►
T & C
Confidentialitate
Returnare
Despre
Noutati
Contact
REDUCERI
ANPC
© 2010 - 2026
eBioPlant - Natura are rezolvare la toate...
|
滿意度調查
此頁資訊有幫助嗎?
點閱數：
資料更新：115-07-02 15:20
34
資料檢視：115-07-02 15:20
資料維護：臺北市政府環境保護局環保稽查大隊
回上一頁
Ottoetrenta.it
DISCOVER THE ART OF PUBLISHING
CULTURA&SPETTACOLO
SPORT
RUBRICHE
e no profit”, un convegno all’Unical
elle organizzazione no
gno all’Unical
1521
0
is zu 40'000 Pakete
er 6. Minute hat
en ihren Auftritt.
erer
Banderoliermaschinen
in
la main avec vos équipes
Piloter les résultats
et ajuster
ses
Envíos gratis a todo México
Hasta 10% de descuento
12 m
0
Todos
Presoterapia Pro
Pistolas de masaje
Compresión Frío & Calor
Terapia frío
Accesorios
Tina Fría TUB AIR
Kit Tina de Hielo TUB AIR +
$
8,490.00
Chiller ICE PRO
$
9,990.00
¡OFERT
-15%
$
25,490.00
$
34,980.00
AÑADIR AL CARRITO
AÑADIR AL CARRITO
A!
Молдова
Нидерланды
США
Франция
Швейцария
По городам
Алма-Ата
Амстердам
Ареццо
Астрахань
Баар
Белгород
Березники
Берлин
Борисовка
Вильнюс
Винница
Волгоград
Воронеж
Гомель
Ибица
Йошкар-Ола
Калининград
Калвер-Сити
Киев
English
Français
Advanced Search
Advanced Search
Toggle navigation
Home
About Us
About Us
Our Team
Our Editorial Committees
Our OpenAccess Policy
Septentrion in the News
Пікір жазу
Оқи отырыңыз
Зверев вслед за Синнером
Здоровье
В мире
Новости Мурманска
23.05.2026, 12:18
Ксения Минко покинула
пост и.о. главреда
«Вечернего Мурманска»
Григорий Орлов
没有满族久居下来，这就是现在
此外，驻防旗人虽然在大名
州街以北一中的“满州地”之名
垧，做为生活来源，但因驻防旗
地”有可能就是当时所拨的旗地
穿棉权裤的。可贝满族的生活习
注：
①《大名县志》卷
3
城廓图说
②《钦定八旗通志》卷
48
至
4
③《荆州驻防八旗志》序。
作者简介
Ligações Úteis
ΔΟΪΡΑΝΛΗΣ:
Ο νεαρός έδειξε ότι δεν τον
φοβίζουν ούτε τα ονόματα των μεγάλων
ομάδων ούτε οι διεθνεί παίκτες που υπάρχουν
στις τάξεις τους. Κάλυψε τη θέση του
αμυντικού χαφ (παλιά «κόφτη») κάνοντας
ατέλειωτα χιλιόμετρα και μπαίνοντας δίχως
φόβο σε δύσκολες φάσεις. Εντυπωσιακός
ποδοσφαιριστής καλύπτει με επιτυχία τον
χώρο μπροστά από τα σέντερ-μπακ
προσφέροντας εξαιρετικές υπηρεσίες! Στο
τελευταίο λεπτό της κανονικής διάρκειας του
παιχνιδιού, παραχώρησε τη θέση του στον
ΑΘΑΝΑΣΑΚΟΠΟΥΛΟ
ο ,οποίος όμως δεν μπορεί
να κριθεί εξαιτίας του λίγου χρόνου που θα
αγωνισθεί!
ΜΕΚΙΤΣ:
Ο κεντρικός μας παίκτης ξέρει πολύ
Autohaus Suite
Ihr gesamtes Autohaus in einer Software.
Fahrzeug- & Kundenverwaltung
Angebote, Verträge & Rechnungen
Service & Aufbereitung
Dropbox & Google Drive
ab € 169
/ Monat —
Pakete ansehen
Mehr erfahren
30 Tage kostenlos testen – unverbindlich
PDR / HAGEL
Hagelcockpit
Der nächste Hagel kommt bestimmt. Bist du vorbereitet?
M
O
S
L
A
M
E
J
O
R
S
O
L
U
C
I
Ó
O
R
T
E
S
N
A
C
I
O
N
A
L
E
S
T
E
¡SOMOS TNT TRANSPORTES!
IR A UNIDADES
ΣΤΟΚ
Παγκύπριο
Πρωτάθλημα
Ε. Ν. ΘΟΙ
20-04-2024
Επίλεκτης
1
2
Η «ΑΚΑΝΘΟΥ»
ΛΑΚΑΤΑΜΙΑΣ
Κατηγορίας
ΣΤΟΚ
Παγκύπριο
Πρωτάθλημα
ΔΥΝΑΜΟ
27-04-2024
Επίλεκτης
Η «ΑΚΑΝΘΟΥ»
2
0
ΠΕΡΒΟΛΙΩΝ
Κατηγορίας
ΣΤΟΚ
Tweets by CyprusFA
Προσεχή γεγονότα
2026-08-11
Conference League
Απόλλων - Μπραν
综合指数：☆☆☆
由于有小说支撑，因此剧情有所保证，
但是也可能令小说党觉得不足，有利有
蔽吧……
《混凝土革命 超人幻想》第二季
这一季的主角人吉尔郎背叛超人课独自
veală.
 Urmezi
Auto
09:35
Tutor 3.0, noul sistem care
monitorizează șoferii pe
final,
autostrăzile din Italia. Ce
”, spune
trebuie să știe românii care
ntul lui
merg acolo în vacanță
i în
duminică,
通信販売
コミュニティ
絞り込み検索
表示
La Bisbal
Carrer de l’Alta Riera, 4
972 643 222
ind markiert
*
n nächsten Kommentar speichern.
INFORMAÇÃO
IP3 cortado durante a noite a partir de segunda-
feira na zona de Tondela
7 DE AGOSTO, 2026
◄
◆ **Problem statement**:
Using the entries, state how many of their lines hold "Unical"; give the number and no more.

◆ **Result of this task**:
2